Lei ha detto che molti giocatori fanno fatica ad ammettere quanto giocano. Perché?

“È un meccanismo comune. Un po’ come quando evitiamo di dirci quanta cioccolata abbiamo mangiato o che non siamo andati in palestra nonostante la nostra app ce lo ricordasse. È un meccanismo di protezione, ma che ostacola la consapevolezza”.

E allora, cosa si può fare per aiutare i giocatori a essere sinceri con se stessi?

“Il primo passo è ridurre lo stigma. Ce lo chiedono spesso gli stessi giocatori: “per favore, dite che non siamo tutti uguali, che non bisogna parlare male di tutti quelli che giocano”. Se l’opinione pubblica fosse meno giudicante, le persone si aprirebbero di più, anche con sé stesse. Il senso di colpa è potente e, paradossalmente, può alimentare il comportamento stesso”.

Dalle vostre indagini emerge che ci sono giochi più a rischio di altri?

“Tutti i giochi possono essere rischiosi, se si eccede. Alcuni – come le slot – sono più ipnotici, fanno perdere la percezione del tempo. Altri portano a un uso compulsivo, come l’acquisto di troppi Gratta e Vinci. Non è il gioco in sé, ma il comportamento che fa la differenza. Per questo crediamo molto nelle scienze comportamentali: possono suggerire “gentilmente” al giocatore di fermarsi, di prendersi una pausa, di cambiare attività”.

E tra gioco fisico e gioco online?
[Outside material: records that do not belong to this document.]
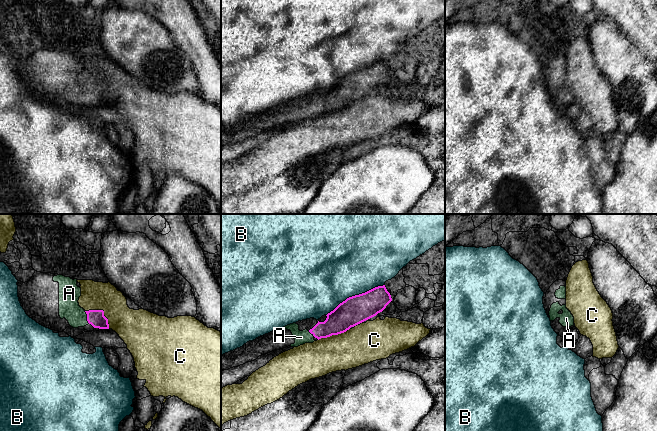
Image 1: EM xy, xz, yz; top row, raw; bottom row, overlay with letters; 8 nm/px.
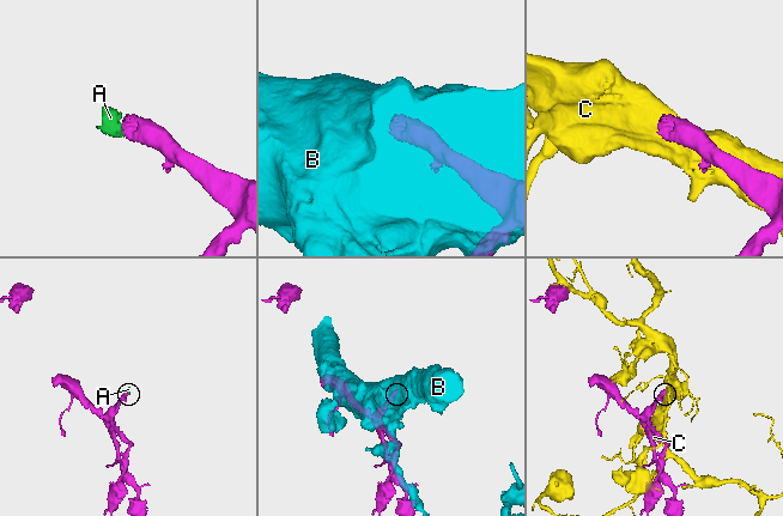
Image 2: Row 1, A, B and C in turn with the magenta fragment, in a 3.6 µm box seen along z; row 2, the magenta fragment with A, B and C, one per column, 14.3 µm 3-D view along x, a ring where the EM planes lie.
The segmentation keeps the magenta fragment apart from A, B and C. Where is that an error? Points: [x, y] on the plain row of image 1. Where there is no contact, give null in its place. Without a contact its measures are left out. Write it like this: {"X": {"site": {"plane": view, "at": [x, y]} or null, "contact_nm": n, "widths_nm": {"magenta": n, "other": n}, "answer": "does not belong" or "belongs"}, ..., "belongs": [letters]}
{"A": {"site": {"plane": "xy", "at": [87, 93]}, "contact_nm": 110, "widths_nm": {"magenta": 140, "other": 170}, "answer": "belongs"}, "B": {"site": {"plane": "xz", "at": [355, 71]}, "contact_nm": 550, "widths_nm": {"magenta": 220, "other": 500}, "answer": "does not belong"}, "C": {"site": {"plane": "xy", "at": [103, 87]}, "contact_nm": 240, "widths_nm": {"magenta": 140, "other": 240}, "answer": "does not belong"}, "belongs": ["A"]}

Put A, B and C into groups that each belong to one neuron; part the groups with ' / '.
A / B / C

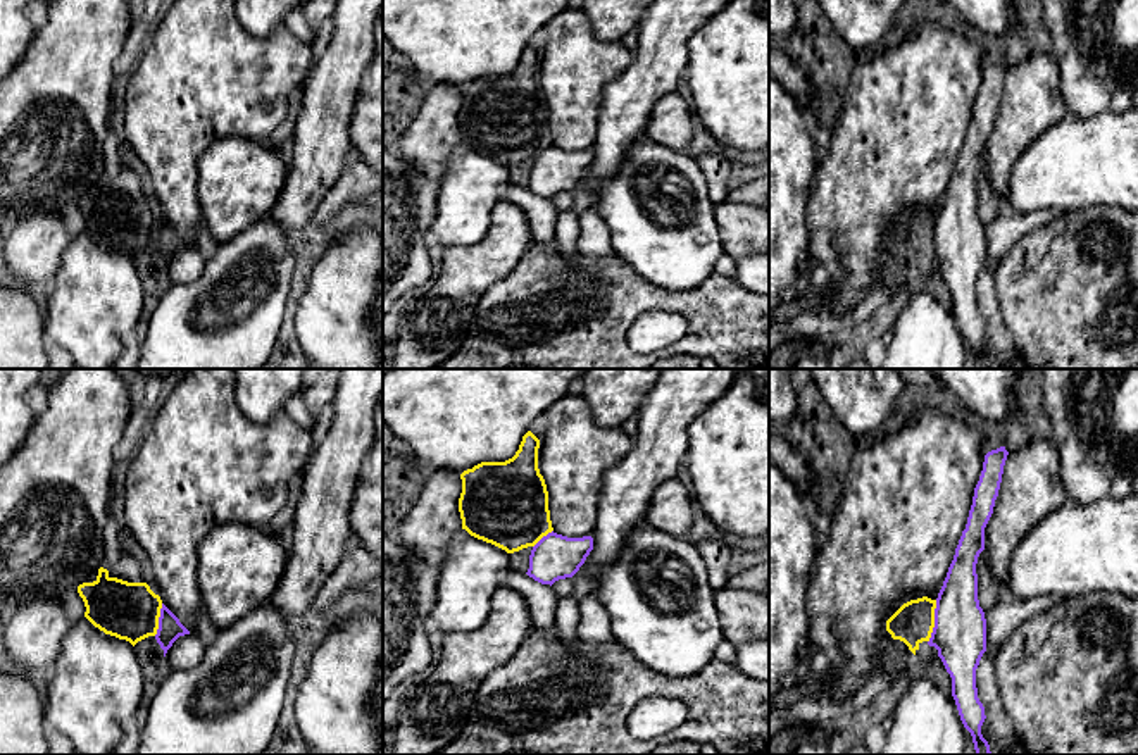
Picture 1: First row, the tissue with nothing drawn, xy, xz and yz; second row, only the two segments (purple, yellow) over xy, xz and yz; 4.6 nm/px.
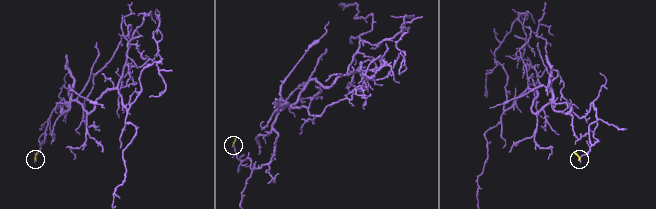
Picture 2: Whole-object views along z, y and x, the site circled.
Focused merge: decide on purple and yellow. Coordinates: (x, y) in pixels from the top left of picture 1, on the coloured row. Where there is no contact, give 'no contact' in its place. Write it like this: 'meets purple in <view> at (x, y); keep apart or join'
meets purple in yz at (935, 621); keep apart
Qual è l’ambiente più sicuro?

“Non c’è un ambiente sicuro in assoluto. C’è l’ambiente più adatto alla persona. Il rischio dell’online è l’isolamento: puoi giocare ovunque, anche da solo in una stanza. Ma è anche vero che l’online permette un tracciamento preciso, come i conti gioco. Nel fisico c’è la presenza del personale, ma si può anche eccedere comprando biglietti su biglietti. Alla fine, è la persona e il suo comportamento che determinano il rischio”.

Cosa pensa del legame tra gioco patologico e altre dipendenze?

“È una realtà. Spesso chi ha una dipendenza ne ha più di una: gioco e alcol, gioco e sostanze, gioco e shopping compulsivo. Se eliminiamo l’opportunità di gioco, non è detto che abbiamo risolto il problema: potremmo solo aver spostato la dipendenza altrove. Chi ha una fragilità interiore la manifesterà comunque. È per questo che bisogna distinguere tra chi può essere “distolto” e chi ha bisogno di cure più profonde”.

E quindi le app che suggeriscono di fermarsi possono davvero aiutare?

“Possono funzionare con chi è in bilico, con chi ha già un’intenzione positiva. Servono proprio per colmare quel piccolo spazio tra intenzione e azione. Ma per i giocatori patologici servono strumenti terapeutici veri. Noi, intanto, stiamo già analizzando i dati delle app che ricordano, ad esempio, che si è superato il budget di spesa prefissato. E vediamo che, per alcuni, questi strumenti fanno la differenza”.